Arranged around the central hall are grand public rooms meant for entertaining. To one side is the Reception Room, with gilded wallpaper, quarter-sawn oak paneling, and Tiffany fixtures, furnished with a lemonwood sideboard and olivewood reception table commissioned in Florence. The pink and green Music Room is anchored at each end by a grand piano; the Green Room reflects the sensibilities of Mrs. Cruikshank in its gold leaf and garlands, lace and velvet drapes, and white onyx fireplace. Friend and writer Mark Twain [the guest of honor on his last visit to Hannibal] addressed 300 guests and Hannibal citizens from the double staircase [leading to] the second floor during his visit in 1902. The Moorish Room provides the de rigueur eclecticism embraced by the period [including L.C. Tiffany lighting fixtures and stained glass windows]."

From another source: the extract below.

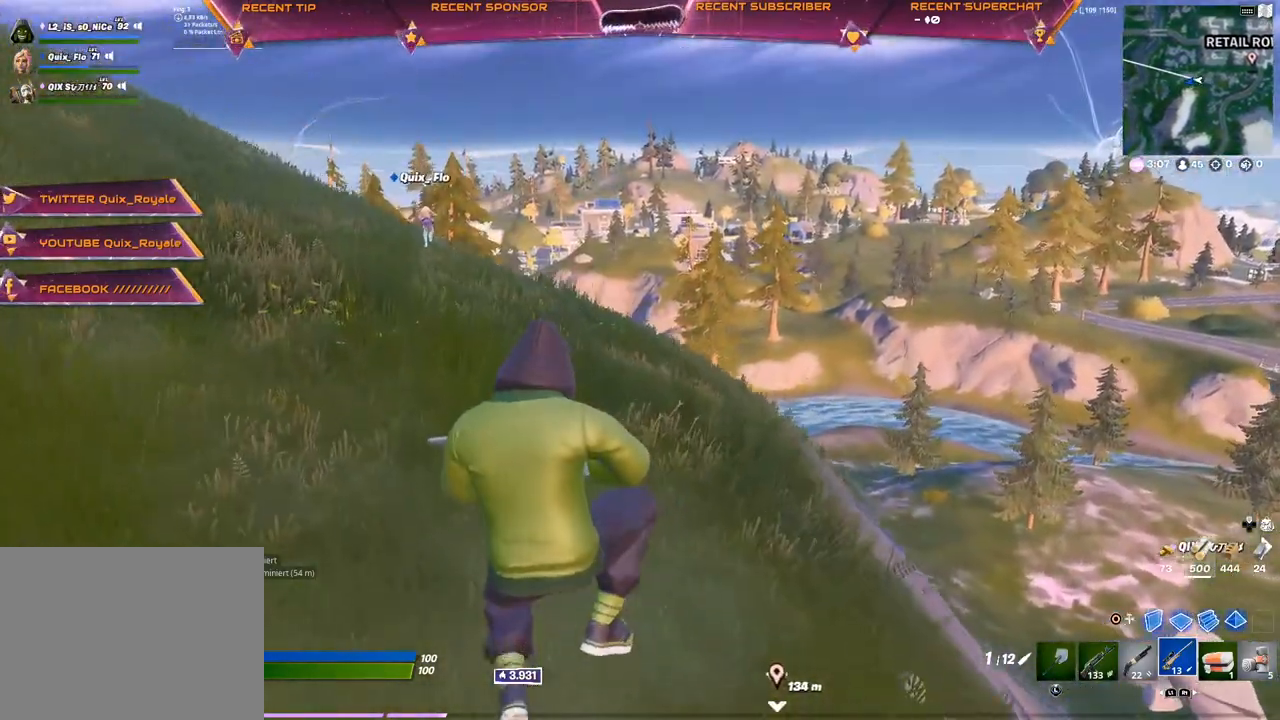
{"buttons": [], "left_stick": "up-left", "right_stick": "center", "events": []}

The house has 125 windows [including several large Palladian windows] and 10 fireplaces [of marble and tile]. Cruikshank prided himself on the structural and decorative use of wood on the property, and employed mahogany, oak, and walnut throughout the house. Greek Revival and Art Nouveau decorative motifs recur in various rooms. "Most of the rooms had individual thermostatic heat control from a central coal burning steam heating plant. The building originally had electric lighting, but auxiliary gas lights were installed. Rock walls were constructed as part of the landscaping of the property."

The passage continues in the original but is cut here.